Your instructions –
Please write out every line of the material, leaving out any picture.

----

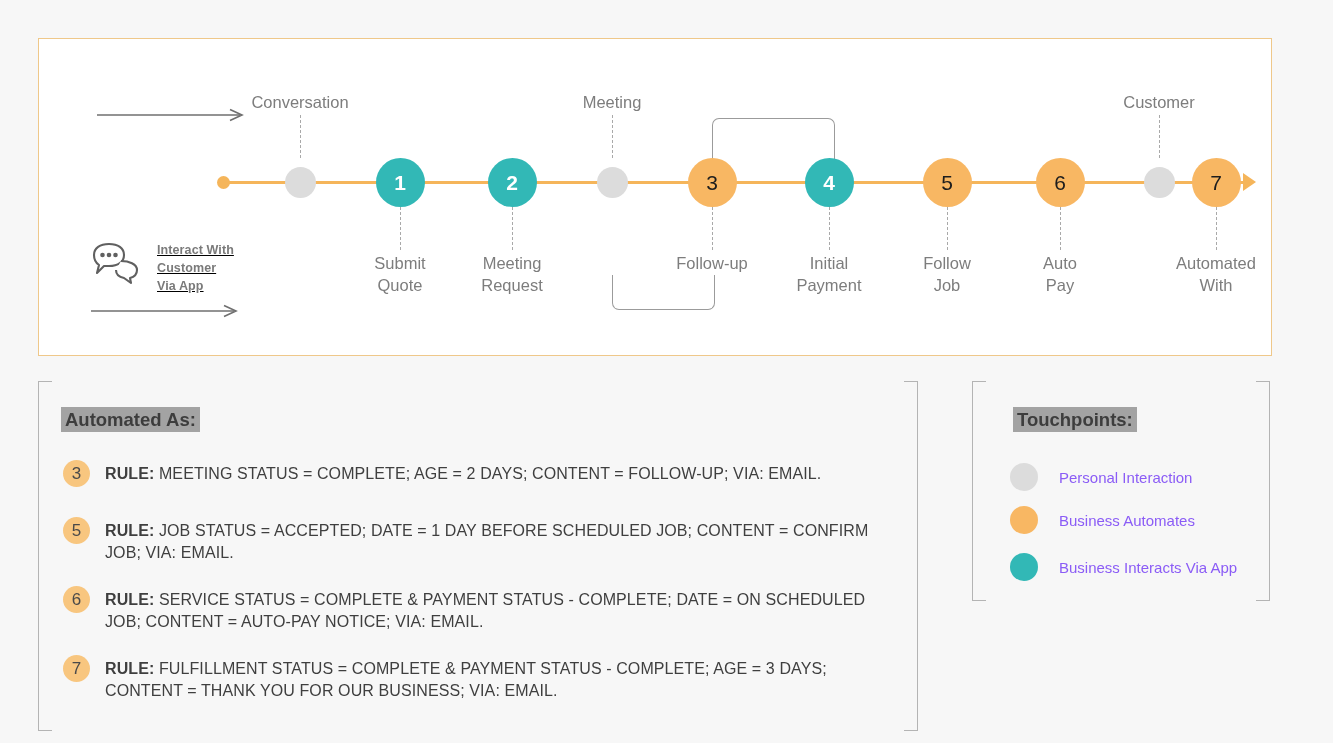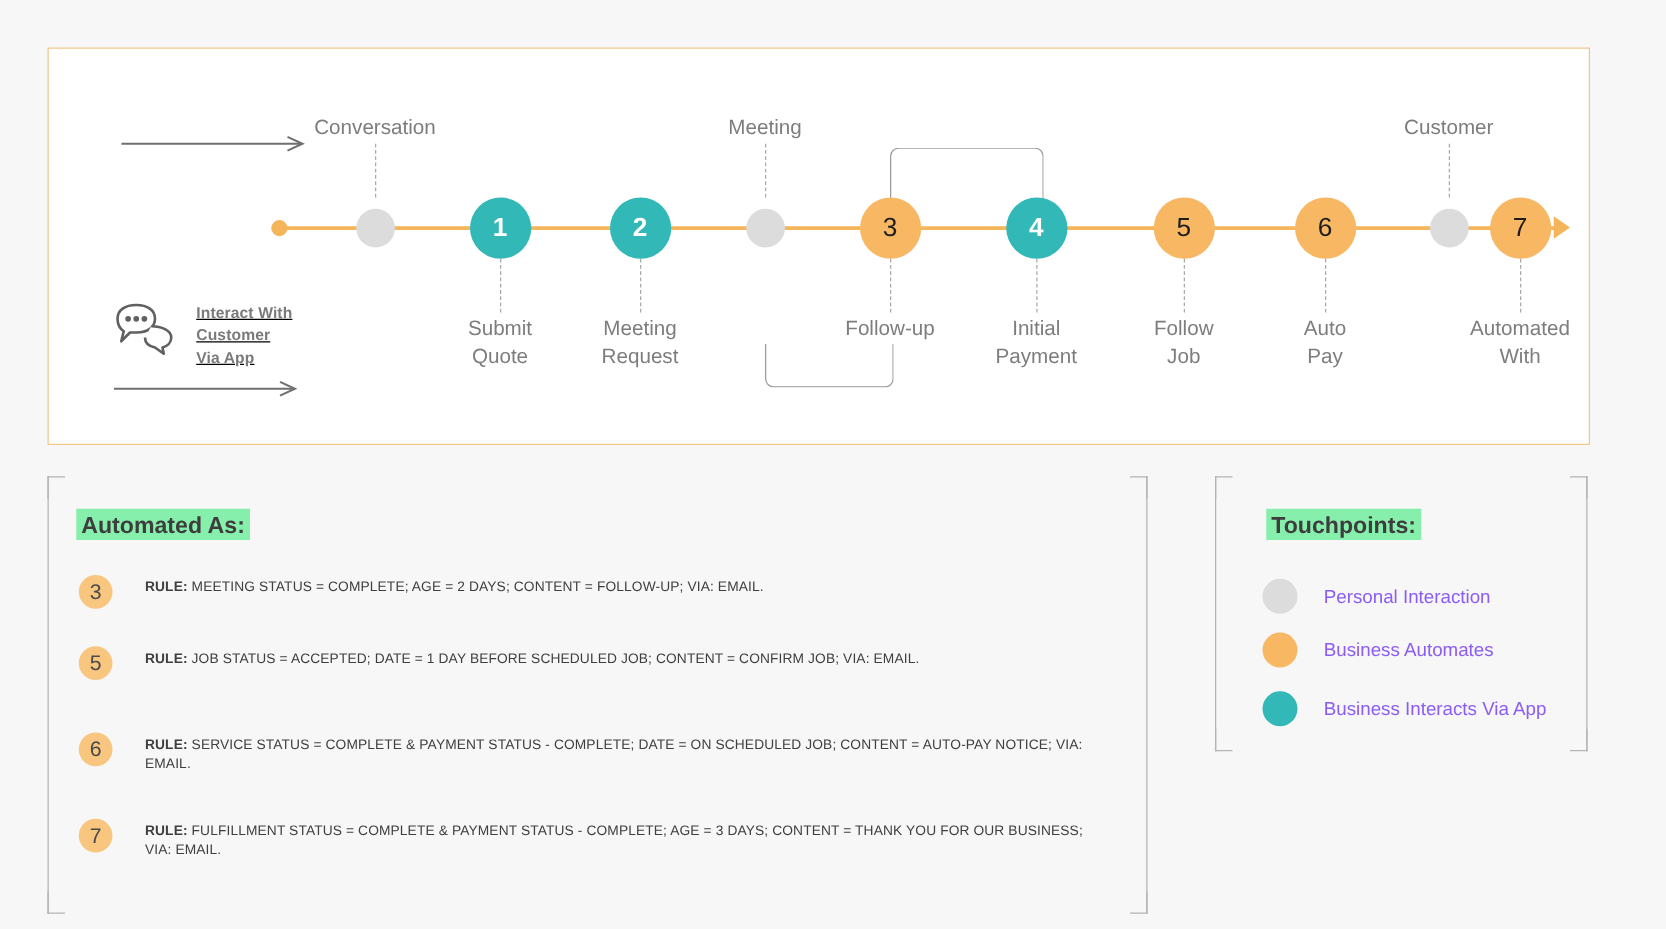--- a/index.html
+++ b/index.html
@@ -75,34 +75,34 @@
   .bracket-panel .br.b{bottom:0;height:18px;border-top:none;}
   .bracket-panel .spine{position:absolute;width:1px;background:#b4b4b4;top:0;bottom:0;}
   .bracket-panel .spine.l{left:0;}
   .bracket-panel .spine.r{right:0;}
 
   #automated-panel{left:38px;top:381px;width:880px;height:350px;}
   #touchpoints-panel{left:972px;top:381px;width:298px;height:220px;}
 
   .panel-title{
     position:absolute;font-size:18.5px;font-weight:bold;color:#3d3d3d;
-    background:#86efac;padding:1px 4px;line-height:1.25;
+    background:#a3a3a3;padding:1px 4px;line-height:1.25;
   }
   #automated-title{left:23px;top:26px;}
   #touchpoints-title{left:41px;top:26px;}
 
   
   .rule{position:absolute;left:25px;right:48px;display:flex;align-items:flex-start;}
   .rule-badge{
     flex:0 0 auto;width:27px;height:27px;border-radius:50%;background:#f8c67f;
     color:#4a4a4a;font-size:17px;display:flex;align-items:center;justify-content:center;
     margin-top:-3px;
   }
   .rule-text{
-    margin-left:26px;font-size:11px;color:#3f3f3f;line-height:1.38;letter-spacing:.1px;
+    margin-left:15px;font-size:16px;color:#3f3f3f;line-height:1.38;letter-spacing:.1px;
   }
   .rule-text b{font-weight:bold;}
   #rule-0{top:82px;}
   #rule-1{top:139px;}
   #rule-2{top:208px;}
   #rule-3{top:277px;}
 
   
   .tp-row{position:absolute;left:38px;display:flex;align-items:center;}
   .tp-swatch{width:28px;height:28px;border-radius:50%;flex:0 0 auto;}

----

Answer below –
--- a/index.html
+++ b/index.html
@@ -75,34 +75,34 @@
   .bracket-panel .br.b{bottom:0;height:18px;border-top:none;}
   .bracket-panel .spine{position:absolute;width:1px;background:#b4b4b4;top:0;bottom:0;}
   .bracket-panel .spine.l{left:0;}
   .bracket-panel .spine.r{right:0;}
 
   #automated-panel{left:38px;top:381px;width:880px;height:350px;}
   #touchpoints-panel{left:972px;top:381px;width:298px;height:220px;}
 
   .panel-title{
     position:absolute;font-size:18.5px;font-weight:bold;color:#3d3d3d;
-    background:#86efac;padding:1px 4px;line-height:1.25;
+    background:#a3a3a3;padding:1px 4px;line-height:1.25;
   }
   #automated-title{left:23px;top:26px;}
   #touchpoints-title{left:41px;top:26px;}
 
   
   .rule{position:absolute;left:25px;right:48px;display:flex;align-items:flex-start;}
   .rule-badge{
     flex:0 0 auto;width:27px;height:27px;border-radius:50%;background:#f8c67f;
     color:#4a4a4a;font-size:17px;display:flex;align-items:center;justify-content:center;
     margin-top:-3px;
   }
   .rule-text{
-    margin-left:26px;font-size:11px;color:#3f3f3f;line-height:1.38;letter-spacing:.1px;
+    margin-left:15px;font-size:16px;color:#3f3f3f;line-height:1.38;letter-spacing:.1px;
   }
   .rule-text b{font-weight:bold;}
   #rule-0{top:82px;}
   #rule-1{top:139px;}
   #rule-2{top:208px;}
   #rule-3{top:277px;}
 
   
   .tp-row{position:absolute;left:38px;display:flex;align-items:center;}
   .tp-swatch{width:28px;height:28px;border-radius:50%;flex:0 0 auto;}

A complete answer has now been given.